=== TO DO ===
Everything in the listing below from the line containing "Jēkabpils pilsētas Bērnu" through the line containing "Jēkabpils un Preiļu" must be repeated exactly; the remaining lines are not wanted.

===== DATA SHOWN =====

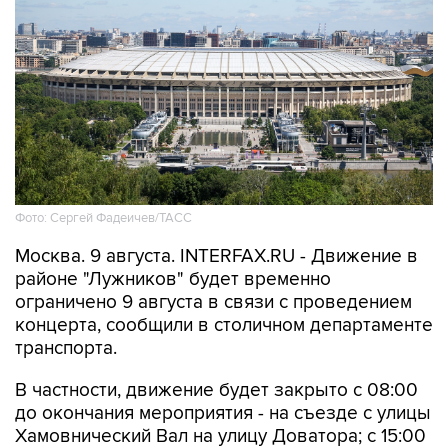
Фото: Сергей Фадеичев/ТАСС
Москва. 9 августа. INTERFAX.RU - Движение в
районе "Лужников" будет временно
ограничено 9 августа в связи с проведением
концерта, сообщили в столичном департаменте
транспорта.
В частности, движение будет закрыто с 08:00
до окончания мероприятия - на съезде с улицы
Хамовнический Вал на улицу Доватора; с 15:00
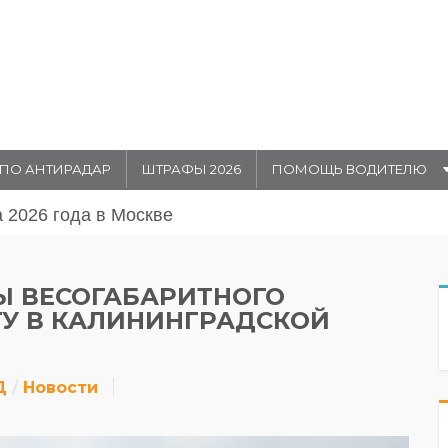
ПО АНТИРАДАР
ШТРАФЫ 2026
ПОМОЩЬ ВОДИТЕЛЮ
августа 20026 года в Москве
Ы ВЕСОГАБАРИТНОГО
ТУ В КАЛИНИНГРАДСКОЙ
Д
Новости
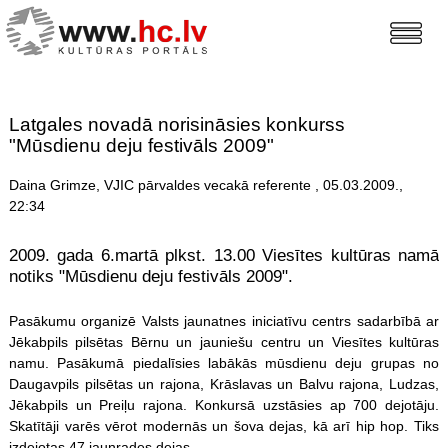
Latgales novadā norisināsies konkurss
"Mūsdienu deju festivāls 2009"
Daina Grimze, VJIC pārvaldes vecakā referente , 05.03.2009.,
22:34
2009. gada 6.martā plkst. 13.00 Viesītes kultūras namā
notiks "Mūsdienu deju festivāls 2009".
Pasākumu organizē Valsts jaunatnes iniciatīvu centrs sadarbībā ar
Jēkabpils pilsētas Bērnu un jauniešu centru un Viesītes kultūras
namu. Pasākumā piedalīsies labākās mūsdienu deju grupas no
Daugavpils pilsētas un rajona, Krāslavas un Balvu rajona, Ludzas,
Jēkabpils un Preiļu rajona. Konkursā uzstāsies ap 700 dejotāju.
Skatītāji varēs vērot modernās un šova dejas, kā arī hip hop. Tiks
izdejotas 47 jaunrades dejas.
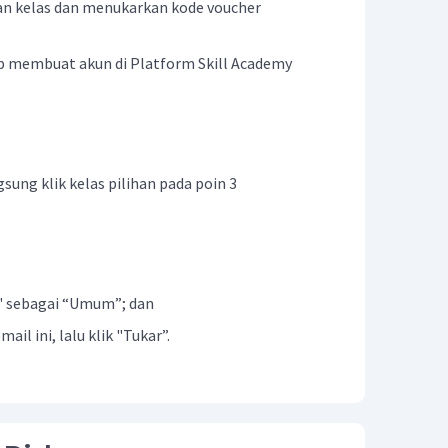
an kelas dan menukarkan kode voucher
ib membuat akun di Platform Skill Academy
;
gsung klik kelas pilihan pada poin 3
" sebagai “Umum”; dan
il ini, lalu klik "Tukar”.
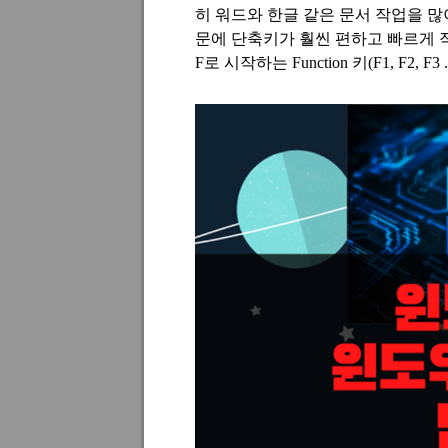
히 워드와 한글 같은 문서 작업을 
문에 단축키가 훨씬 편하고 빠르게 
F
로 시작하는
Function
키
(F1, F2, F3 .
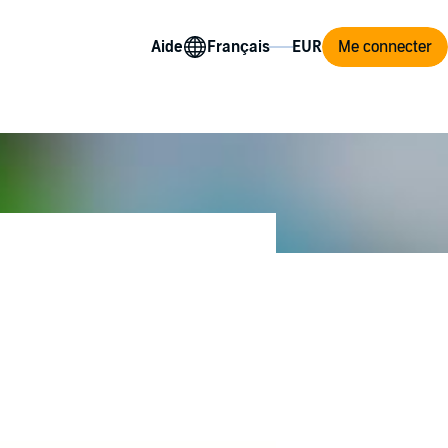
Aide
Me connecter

=====

=== ANSWER TO THE PROBLEM ===
Jēkabpils pilsētas Bērnu un jauniešu centru un Viesītes kultūras
namu. Pasākumā piedalīsies labākās mūsdienu deju grupas no
Daugavpils pilsētas un rajona, Krāslavas un Balvu rajona, Ludzas,
Jēkabpils un Preiļu rajona. Konkursā uzstāsies ap 700 dejotāju.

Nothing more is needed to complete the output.